The data presented by Tandstad included 222 patients treated with carboplatin from SWENOTECA V and 391 patients who underwent surveillance and 447 patients who underwent treatment with carboplatin from SWENOTECA VII.

SWENOTECA V was a prospective, population-based study conducted from 2000 to 2007. Initially the study did not include adjuvant carboplatin, but it became a treatment option in 2004. SWENOTECA VII was a prospective, population-based, risk-adapted study conducted from 2007 to 2010. Patients with zero or one risk factor were recommended for surveillance but could choose to undergo one cource of carboplatin, an option almost 50% of patients chose to undergo. Those patients with two risk factors were recommended to undergo treatment with one course of carboplatin but could choose surveillance.

Looking at the entire group of 1,064 patients, there have been only 53 relapses to date, which equates to a relapse-free rate of 93.3% and a cancer-specific survival of 99.7%.

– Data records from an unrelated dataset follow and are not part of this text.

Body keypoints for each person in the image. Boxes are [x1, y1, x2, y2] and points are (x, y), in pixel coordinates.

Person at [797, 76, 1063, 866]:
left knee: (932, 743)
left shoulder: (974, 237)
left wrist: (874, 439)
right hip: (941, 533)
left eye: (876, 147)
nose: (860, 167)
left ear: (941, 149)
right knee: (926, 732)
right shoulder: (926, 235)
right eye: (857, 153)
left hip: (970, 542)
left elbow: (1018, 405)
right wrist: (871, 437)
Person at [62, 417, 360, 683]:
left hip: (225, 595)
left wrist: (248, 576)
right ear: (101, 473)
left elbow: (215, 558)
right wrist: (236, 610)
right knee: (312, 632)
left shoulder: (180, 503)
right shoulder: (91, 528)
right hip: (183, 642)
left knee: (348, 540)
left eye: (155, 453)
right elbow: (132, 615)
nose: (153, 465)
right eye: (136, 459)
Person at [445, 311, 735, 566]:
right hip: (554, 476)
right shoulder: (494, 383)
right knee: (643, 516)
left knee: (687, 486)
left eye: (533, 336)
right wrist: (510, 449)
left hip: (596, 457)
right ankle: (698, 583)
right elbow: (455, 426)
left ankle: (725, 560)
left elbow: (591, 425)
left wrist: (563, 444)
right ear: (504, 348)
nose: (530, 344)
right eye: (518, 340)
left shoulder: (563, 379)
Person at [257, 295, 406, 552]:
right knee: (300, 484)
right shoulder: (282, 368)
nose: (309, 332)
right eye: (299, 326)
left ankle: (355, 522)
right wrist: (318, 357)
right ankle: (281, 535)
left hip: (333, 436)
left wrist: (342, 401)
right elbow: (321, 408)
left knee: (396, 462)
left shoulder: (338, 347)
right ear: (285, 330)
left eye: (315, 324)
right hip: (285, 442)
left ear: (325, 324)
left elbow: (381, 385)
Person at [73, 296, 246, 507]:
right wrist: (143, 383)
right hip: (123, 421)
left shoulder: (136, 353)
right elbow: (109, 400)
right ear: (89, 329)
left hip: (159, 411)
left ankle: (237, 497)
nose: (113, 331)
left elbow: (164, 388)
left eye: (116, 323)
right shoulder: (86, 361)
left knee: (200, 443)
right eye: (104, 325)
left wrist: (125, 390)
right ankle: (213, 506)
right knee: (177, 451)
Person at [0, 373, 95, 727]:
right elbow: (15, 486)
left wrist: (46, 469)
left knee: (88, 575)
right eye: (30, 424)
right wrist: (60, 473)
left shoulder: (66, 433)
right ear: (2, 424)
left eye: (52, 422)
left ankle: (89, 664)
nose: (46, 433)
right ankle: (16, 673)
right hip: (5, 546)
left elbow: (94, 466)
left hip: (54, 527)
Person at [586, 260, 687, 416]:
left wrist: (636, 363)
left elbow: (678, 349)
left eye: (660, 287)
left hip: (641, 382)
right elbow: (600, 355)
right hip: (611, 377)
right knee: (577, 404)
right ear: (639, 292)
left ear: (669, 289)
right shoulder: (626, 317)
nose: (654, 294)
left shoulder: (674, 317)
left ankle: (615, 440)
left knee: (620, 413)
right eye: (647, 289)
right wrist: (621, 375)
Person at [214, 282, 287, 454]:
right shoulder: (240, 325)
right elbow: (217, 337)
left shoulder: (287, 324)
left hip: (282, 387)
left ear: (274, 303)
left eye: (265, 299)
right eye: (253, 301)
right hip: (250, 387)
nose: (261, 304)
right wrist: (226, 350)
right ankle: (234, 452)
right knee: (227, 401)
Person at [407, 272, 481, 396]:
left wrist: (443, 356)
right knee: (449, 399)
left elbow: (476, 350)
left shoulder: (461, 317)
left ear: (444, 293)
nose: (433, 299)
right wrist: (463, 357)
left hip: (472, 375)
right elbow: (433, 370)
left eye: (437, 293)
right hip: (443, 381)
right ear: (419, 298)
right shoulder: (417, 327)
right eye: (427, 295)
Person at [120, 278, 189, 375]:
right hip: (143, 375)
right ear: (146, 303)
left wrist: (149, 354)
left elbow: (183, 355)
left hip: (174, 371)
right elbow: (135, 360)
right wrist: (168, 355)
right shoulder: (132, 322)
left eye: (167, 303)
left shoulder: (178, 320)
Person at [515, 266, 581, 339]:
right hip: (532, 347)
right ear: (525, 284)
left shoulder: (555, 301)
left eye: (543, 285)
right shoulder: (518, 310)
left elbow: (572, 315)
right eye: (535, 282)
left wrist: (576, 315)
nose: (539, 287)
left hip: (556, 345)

The researchers conducted an analysis to confirm the risk factors used to stratify patients in the study. They confirmed that tumor size of larger than 4 cm (HR = 2.7; 95% CI, 1.5-4.9; P = .001), and invasion of rete testis (HR = 1.8; 95% CI, 1.1-3.2; P = .034) were both associated with increased risk for relapse.  

Looking specifically at the 391 patients who underwent surveillance, 22 relapses occurred, equating to a relapse-free rate of 90.5%.

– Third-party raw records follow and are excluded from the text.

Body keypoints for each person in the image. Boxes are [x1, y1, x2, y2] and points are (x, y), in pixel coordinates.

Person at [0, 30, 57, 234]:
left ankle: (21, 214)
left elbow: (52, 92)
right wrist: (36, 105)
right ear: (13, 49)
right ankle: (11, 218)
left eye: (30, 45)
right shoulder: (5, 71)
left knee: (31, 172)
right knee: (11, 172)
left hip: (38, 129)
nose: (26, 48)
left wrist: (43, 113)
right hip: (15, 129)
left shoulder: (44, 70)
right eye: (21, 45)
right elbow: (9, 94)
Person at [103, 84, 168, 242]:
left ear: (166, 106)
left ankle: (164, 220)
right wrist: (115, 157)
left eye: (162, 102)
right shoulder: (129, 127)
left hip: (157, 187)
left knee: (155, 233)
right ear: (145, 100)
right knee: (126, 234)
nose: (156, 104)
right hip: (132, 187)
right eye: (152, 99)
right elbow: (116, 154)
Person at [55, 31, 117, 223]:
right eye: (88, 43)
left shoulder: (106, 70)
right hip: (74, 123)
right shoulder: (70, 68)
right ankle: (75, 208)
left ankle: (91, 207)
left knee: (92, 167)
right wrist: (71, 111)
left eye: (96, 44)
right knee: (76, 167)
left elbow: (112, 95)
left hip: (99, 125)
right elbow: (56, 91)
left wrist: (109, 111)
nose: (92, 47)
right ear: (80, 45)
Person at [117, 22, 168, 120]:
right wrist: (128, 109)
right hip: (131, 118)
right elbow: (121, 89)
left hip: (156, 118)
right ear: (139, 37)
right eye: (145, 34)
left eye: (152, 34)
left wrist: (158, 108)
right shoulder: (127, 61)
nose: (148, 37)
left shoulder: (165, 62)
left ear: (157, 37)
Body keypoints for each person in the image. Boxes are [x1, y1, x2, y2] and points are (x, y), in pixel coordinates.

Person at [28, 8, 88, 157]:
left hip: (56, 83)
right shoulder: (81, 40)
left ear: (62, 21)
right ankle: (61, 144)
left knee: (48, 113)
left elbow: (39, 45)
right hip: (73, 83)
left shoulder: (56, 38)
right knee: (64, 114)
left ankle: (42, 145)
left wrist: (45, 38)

The data were also isolated according to risk factors and according to treatment compared with observation. For patients who chose surveillance, those with zero risk factors had a relapse-free rate of 97.1% compared with 77.2% in those with one or two risk factors (P < .001).

As a whole, patients who underwent treatment with carboplatin had a relapse-free rate of 93.8%. Separated by risk factors, those patients treated with carboplatin with zero risk factors had a relapse-free rate of 97.7% compared with 90.6% for patients with one to two risk factors (P = .003).

Dr. Tandstad pointed out that this rate was a higher relapse rate than that reported by the randomized MRC TE/19/EORTC 30982 trial, but that this study had a higher proportion of patients with risk factors.

An exploratory analysis from MRC TE/19/EORTC 30982 found a trend toward lower relapse-rates in patients receiving 100% dose of carboplatin compared with patients receiving a 90% dose. However, in this study, there were no data to indicate a steep dose response effect.